Graf: Is it a foregone conclusion that Ken Lewis will not be with Bank of America much longer, in your opinion?"
Finkelstein: In my view I don't see how he can stay on. The board has been extremely patient. Perhaps they're thinking, 'Who can get us out of this mess? We don't have anyone else on the bench' - which is a pretty big problem if that's the case. I think too much water has passed under the bridge. I think for Ken Lewis, it's going to be very tough to hold onto that CEO job.
Graf: What do you see happening at Bank of America with the bank as a whole?
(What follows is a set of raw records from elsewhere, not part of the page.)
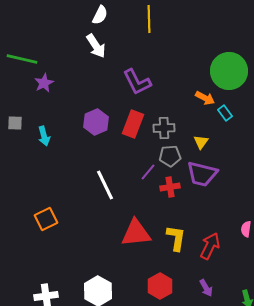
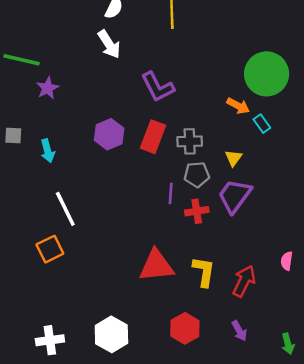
purple line: (148, 172) -> (171, 193), turned -36
purple trapezoid: (202, 174) -> (235, 196), turned 112
white line: (105, 185) -> (65, 209), moved

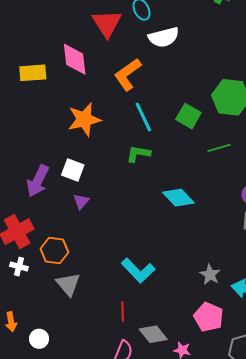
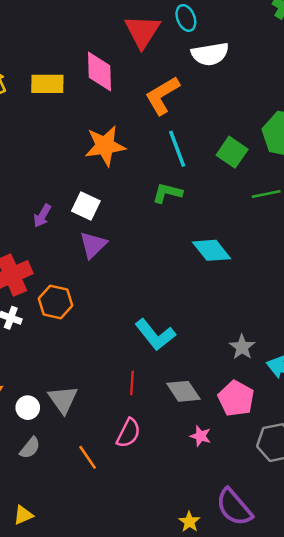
purple arrow: (38, 181) -> (42, 216), size x0.6
purple triangle: (81, 201) -> (93, 245), size x1.4
gray triangle: (68, 284) -> (63, 399), moved
gray diamond: (153, 334) -> (183, 391), moved

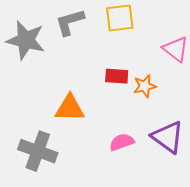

Finkelstein: If you look at business history and recent history in financial services, you see that most companies and banks that have expanded into a very diversified portfolio of assets - the so-called 'supermarket of banking' - have not fared well. It tends to go fine for a while when the economy is good, but when things turn in the other direction it's a very tough strategy to execute on. I would not be optimistic. In fact, I'd be very surprised if Bank of America looks anything close to what it does today, six months or a year from now.